Mais la restauration de l'équilibre
du marché dans la durée suppose bien évidemment des mesures structurelles.
Dès le 21 novembre dernier,
j'ai annoncé un plan d'adaptation de la filière, comprenant un volet amont et un
volet aval. Le volet amont vise à accompagner, par l'octroi d'aides financières
aux producteurs qui se portent volontaires, la fermeture de 400 000 mètres
carrés de surface de bâtiments d'élevage, soit l'équivalent de 2 % environ de
notre production, permettant de revenir à de meilleurs équilibres économiques en
termes de prix. J'ai mobilisé une enveloppe de 6 millions d'euros pour
financer ce programme de cessation. Ce volet a rencontré, vous l'avez indiqué,
un écho favorable auprès des producteurs, puisque les demandes de retrait
déposées dans les directions départementales de l'agriculture et de la forêt
représentent une surface de plus de 550 000 mètres carrés.
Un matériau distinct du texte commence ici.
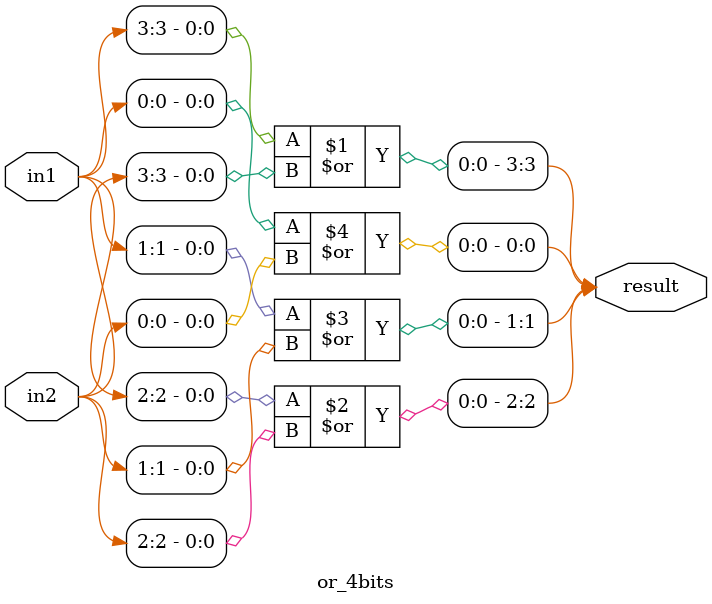
<source format=v>
module or_4bits (output[3:0] result  ,input [3:0] in1,  input [3:0] in2);

	or and1 (result[3], in1[3], in2[3]);
	or and2 (result[2], in1[2], in2[2]);
	or and3 (result[1], in1[1], in2[1]);
	or and4 (result[0], in1[0], in2[0]);

endmodule
</source>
Précisons, car c'est un point
fondamental, que je n'entends pas répéter les erreurs commises il y a
quatre ans lors du premier plan de cessation où les fermetures, en fait
financées par le contribuable, ont vu leur effet réduit à néant par des
ouvertures en d'autres endroits. J'ai donc bien précisé que, en contrepartie de
l'argent public ainsi engagé, le plan de cessation d'activité en amont
s'accompagnerait d'un tableau retraçant les entrées et les sorties. Il est hors
de question que les mètres carrés ainsi supprimés à tel endroit soient
reconstitués ailleurs. L'objectif est donc bien 400 000 mètres carrés nets
de fermetures alors que dans le précédent plan, dit plan Perrin, ces 400
000 mètres carrés se sont en fait résumés à 150 000 mètres carrés en
termes de fermetures nettes dans la mesure où, dans le même temps, 250
000 mètres carrés avaient été reconstruits.
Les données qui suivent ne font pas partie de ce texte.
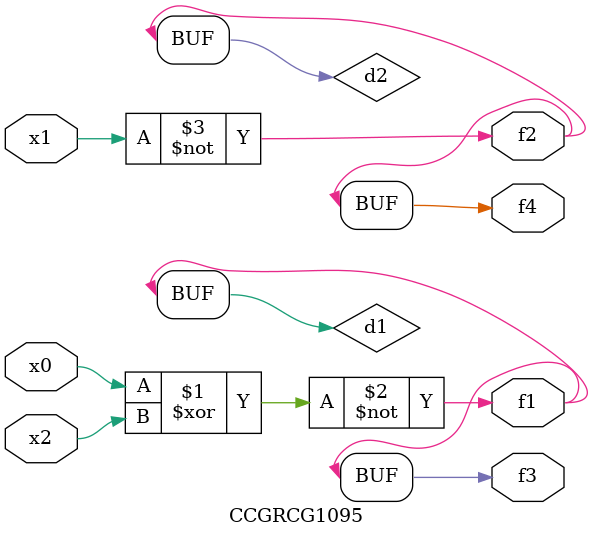
<source format=v>
module CCGRCG1095(
	input x0, x1, x2,
	output f1, f2, f3, f4
);

	wire d1, d2, d3;

	xnor (d1, x0, x2);
	nand (d2, x1);
	nor (d3, x1, x2);
	assign f1 = d1;
	assign f2 = d2;
	assign f3 = d1;
	assign f4 = d2;
endmodule

</source>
Parallèlement à ce volet amont, le
volet aval du plan d'adaptation est d'une très grande importance. De surcroît,
les entreprises du secteur, du fait de la crise persistante, n'ont pas autant
investi qu'elles auraient voulu et dû le faire. Aussi nos outils ont-ils perdu
en compétitivité. Annoncé le 12 mai dernier, ce volet aval vise à
accompagner les entreprises qui s'engagent dans un processus de restructuration
et de modernisation de leurs sites industriels afin d'améliorer la compétitivité
de l'industrie avicole française. Une enveloppe de 3 millions d'euros est
affectée au renforcement des aides aux investissements dans les entreprises.
Cet effort sera complété par
certaines collectivités décentralisées. Le conseil général du Morbihan et la
région Bretagne m'ont déjà confirmé leur engagement aux côtés de l'Etat.
Il est certain que cette
restructuration se traduira malheureusement par la fermeture de certains outils.
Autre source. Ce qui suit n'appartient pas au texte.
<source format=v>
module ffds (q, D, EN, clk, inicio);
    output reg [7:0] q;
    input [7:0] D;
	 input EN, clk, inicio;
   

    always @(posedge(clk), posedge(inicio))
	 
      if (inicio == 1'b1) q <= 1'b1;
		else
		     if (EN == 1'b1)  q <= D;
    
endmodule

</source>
Le plan vise à en atténuer les effets, notamment sur l'emploi, grâce à de
nouveaux investissements visant notamment à encourager la diversification dans
de nouveaux produits.
Mon
collègue François Fillon et moi-même avions préventivement saisi la mission
interministérielle pour les mutations économiques. Celle-ci s'est déjà réunie
deux fois sur le sujet. Ensemble, nous avons décidé de mettre en place une
cellule nationale d'accompagnement de ces mutations, où siègent les ministères
concernés, aux côtés des partenaires sociaux.
Des cellules locales de même nature
seront installées dans les bassins de production potentiellement concernés. Je
l'ai du reste indiqué à Vannes la semaine dernière lorsque j'ai rencontré les
organisations syndicales des groupes affectés par ces restructurations ainsi que
les organisations professionnelles et syndicales agricoles.
Ce second volet, qui porte à
9 millions d'euros les montants qui seront versés en 2003, témoigne de
l'engagement du Gouvernement en faveur de cette filière.
J'insiste sur le fait, monsieur le
député, que la constitution d'une interprofession forte et importante est une
condition essentielle d'une gestion durable de cette filière. Sitôt la loi sur
l'initiative économique définitivement adoptée par l'Assemblée nationale, nous
disposerons des outils législatifs qui permettront de la mettre en place. Il
faudra alors que l'ensemble de la filière, qui depuis quelques mois travaille
beaucoup sur ce sujet, ait enfin pris sa décision afin que ce secteur très
important pour l'agriculture et l'économie françaises puisse se doter d'une
gestion tout à la fois moderne et anticipatrice.